ではどうやって作成するのでしょうか?大きく二つの方法があります。
- スタティックルーティング
- 管理者が手動で経路を設定し、ルータに学習させる。
- ルーターの経路更新負荷が少なく、処理が安定する。
- 大規模NWには向かない→小規模NW向け
- ダイナミックルーティング
- ルーティングプロトコルを設定し、ルーター同士が自動で経路を学習する。
- 管理者の設定作業にかかる負荷を軽減できる。
明示的に登録されていないNWへの経路を定義するものとしてデフォルトルートがありますが、これも後日の記事でまとめます。
#NWインタフェース層
- 通信用ハードウェア間でデータを受け渡す。
通信用ハードウェアにはLANやWANで採用される様々な規格があります。
今回は、現在最も主流で使用されているEthernetについて見ていきましょう。
##Ethernet
EthernetはLANで最も使用されているNW製品の規格であり、伝送路の規格や制御ルールを定めています。

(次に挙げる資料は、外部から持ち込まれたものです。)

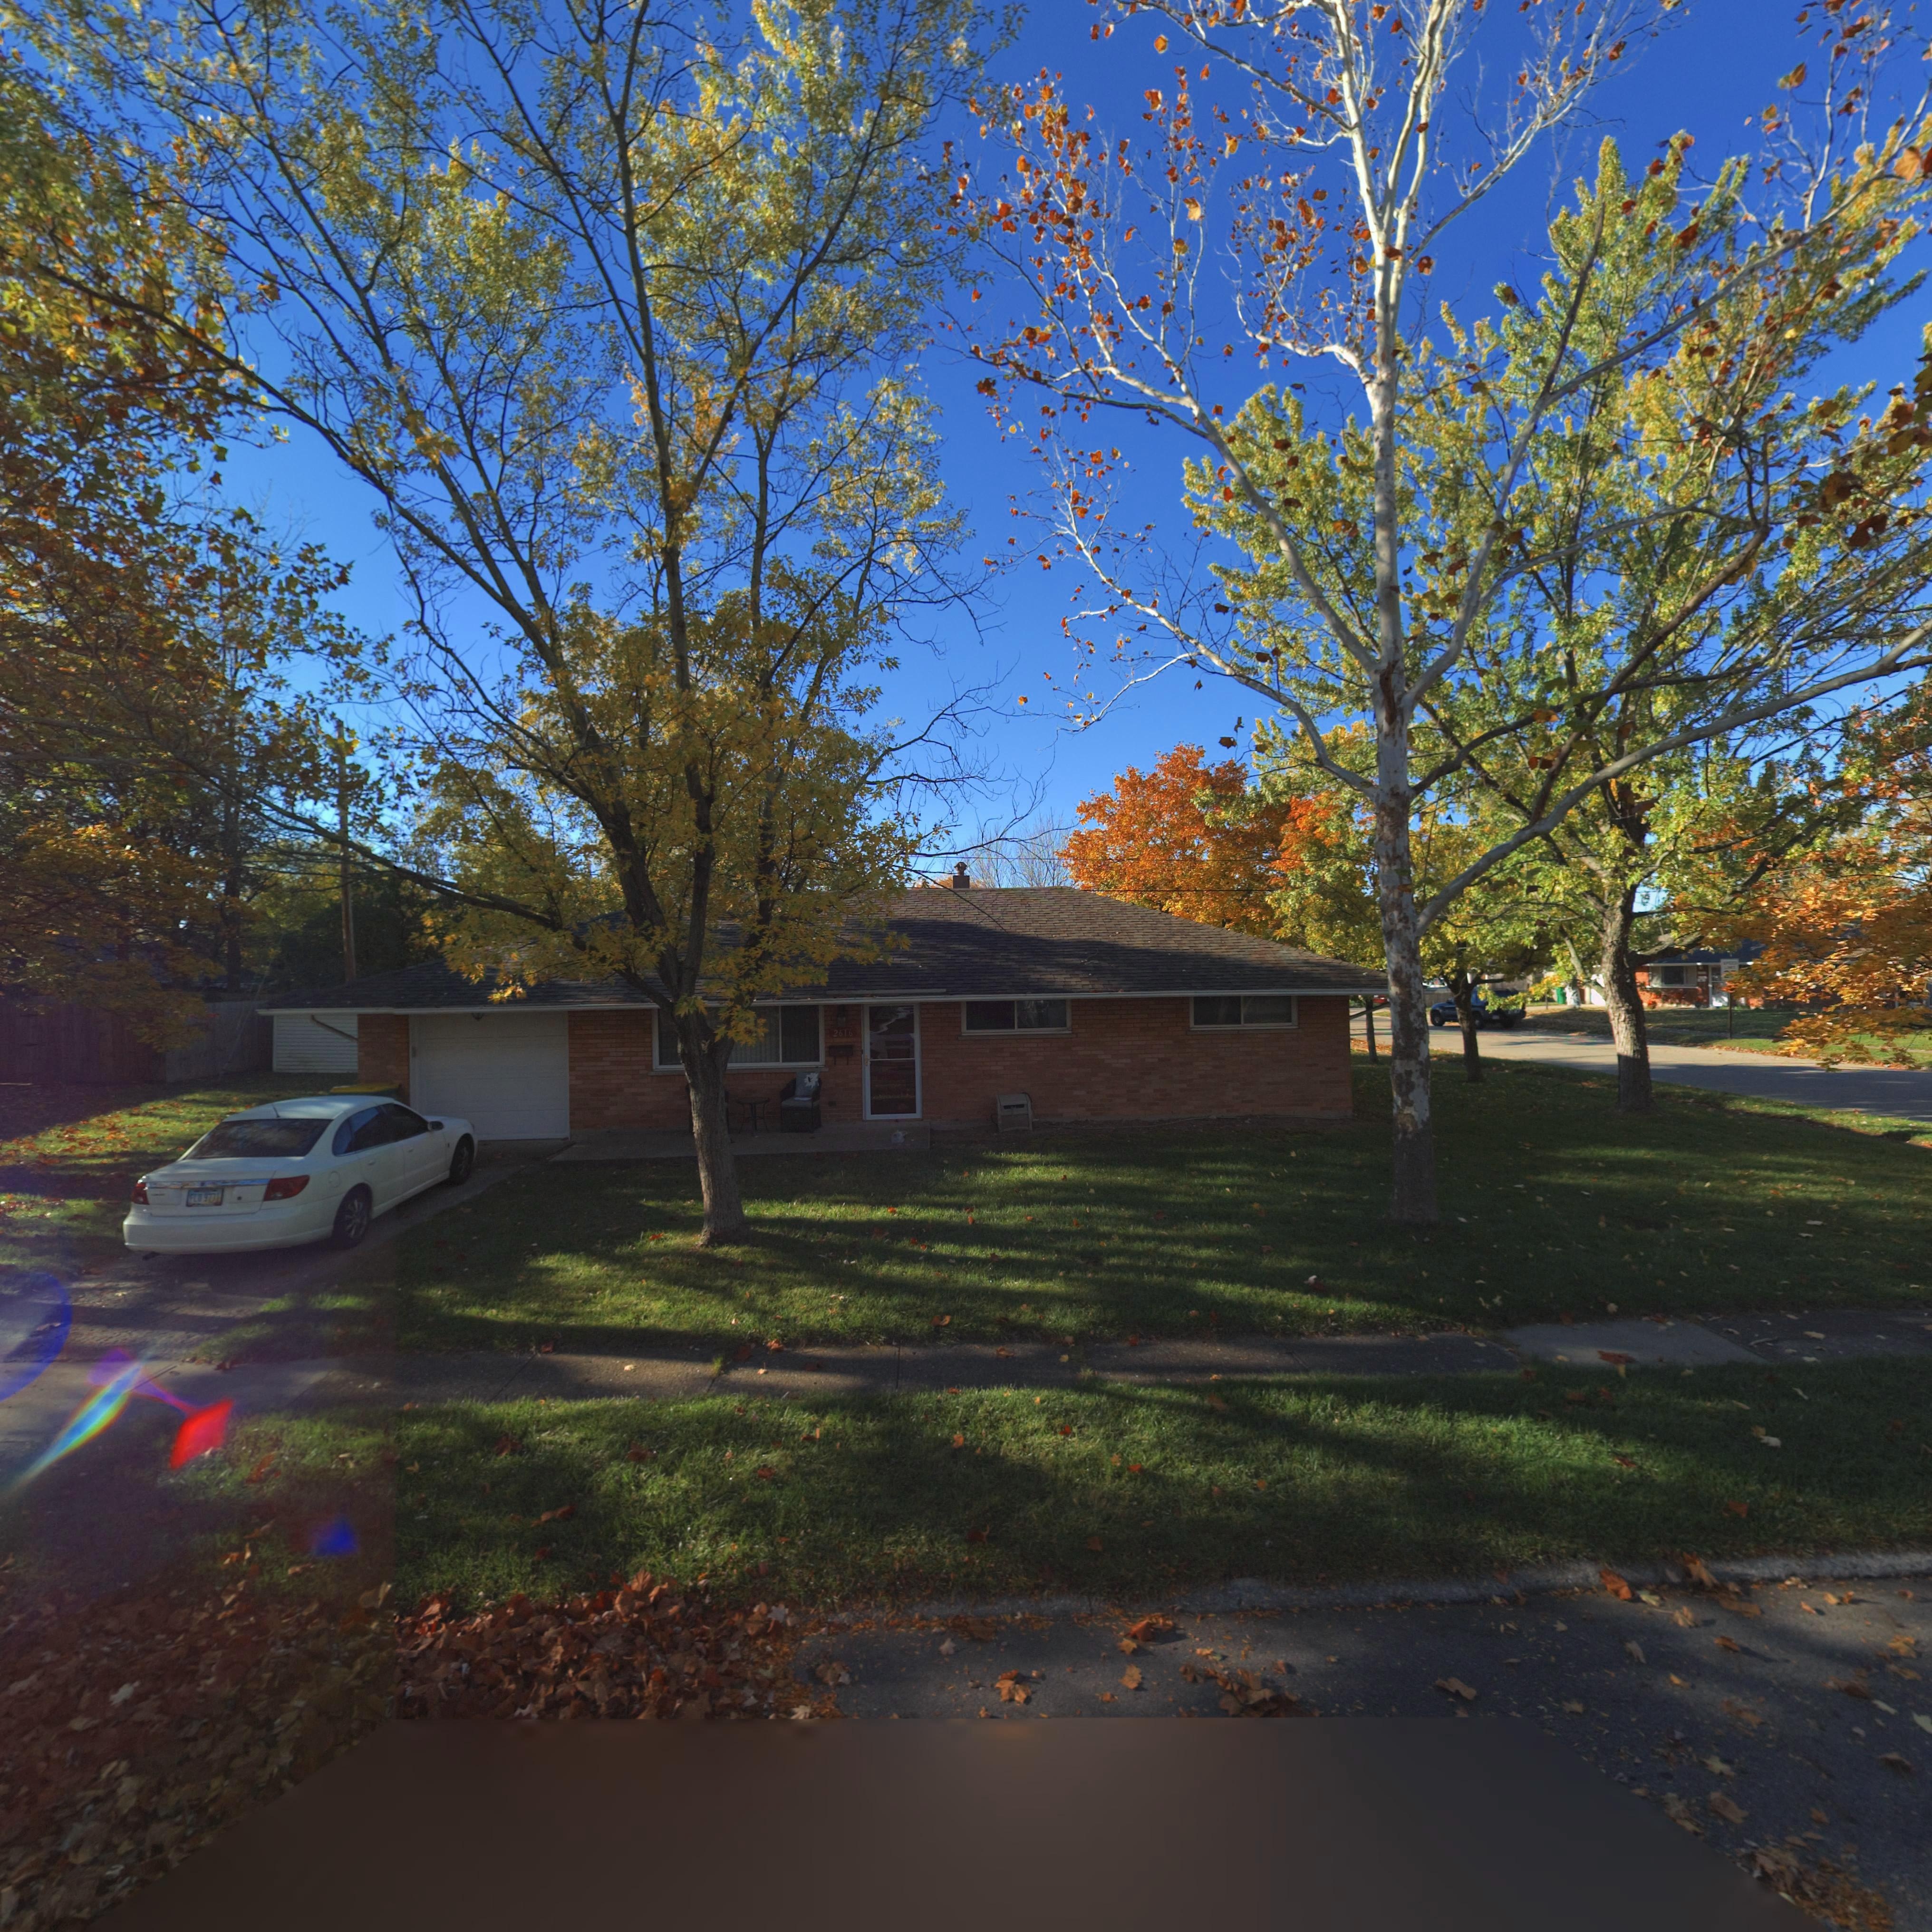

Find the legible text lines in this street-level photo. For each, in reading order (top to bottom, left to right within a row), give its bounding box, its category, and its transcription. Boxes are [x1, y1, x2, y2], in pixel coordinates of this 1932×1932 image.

[832, 1029, 853, 1037] StreetNumber: 2616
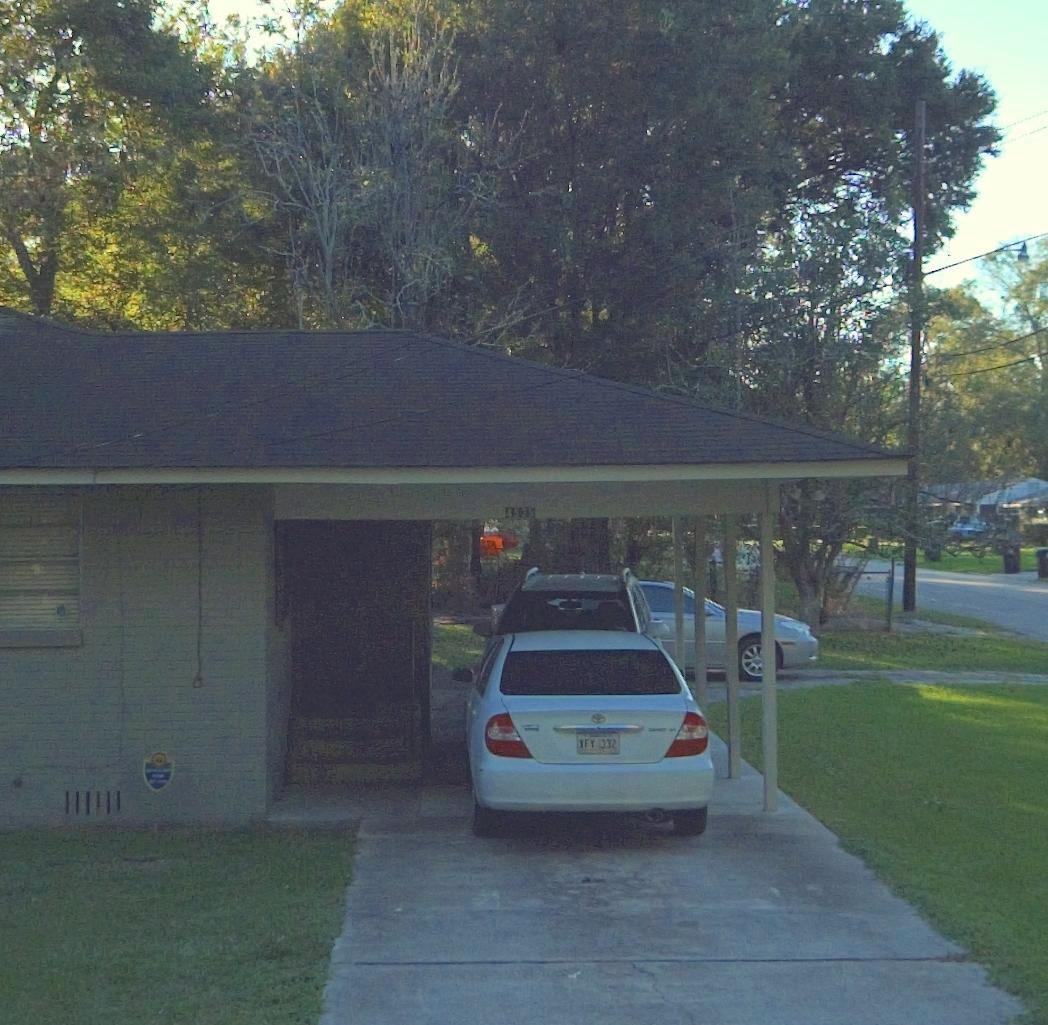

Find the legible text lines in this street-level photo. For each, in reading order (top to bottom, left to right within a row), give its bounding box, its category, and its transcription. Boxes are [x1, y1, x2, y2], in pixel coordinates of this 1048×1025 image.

[504, 505, 536, 519] StreetNumber: 4535
[578, 738, 617, 749] None: *FY 332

Ethernetでは、伝送路上の通信用ハードウェアを識別するためにMACアドレスを使用します。
またまたアドレスなるものが出てきました。
IPアドレスを「住所」と例えるなら、MAC(Media Access Control)アドレスは「その人個人の名前」でしょうか。
誰かに郵便物を届ける時、その人の名前だけ分かっていても送ることは出来ません。
住所で相手の場所を特定することで、確実に届くわけです。
つまりIPアドレス(住所)とMACアドレス(名前)は、データを送るときに絶対必要だよねって話です。
少し脱線しましたが、MACアドレスについて少し詳しく見ていきましょう。
MACアドレスは伝送路の始点or終点となるNWアダプタ(NIC:Network Interface Card)に設定されるものです。
MACアドレスアドレス自体は48bitで構成されており、前半24bitがベンダーコード、後半24bitが固有のアドレスです。
ベンダーコードってなんやって話ですが、例えばPCを製造してるメーカーさんなんかが発行してる番号です。
後半24bitはベンダーが個別に管理している部分で、重複のない固有のアドレスになってます。基本的にNIC出荷時に付加されて、変更できません。
じゃあ通信にMACアドレスが必要なら、どうやって通信相手のMACアドレス特定するの?IPアドレスは?
その話はARPだったりDNSで解決できます。これは次回の記事で詳しく解説します、、
Ethernetの規格なんかも、その他のネットワーキングデバイスと同じ記事にまとめようと思います。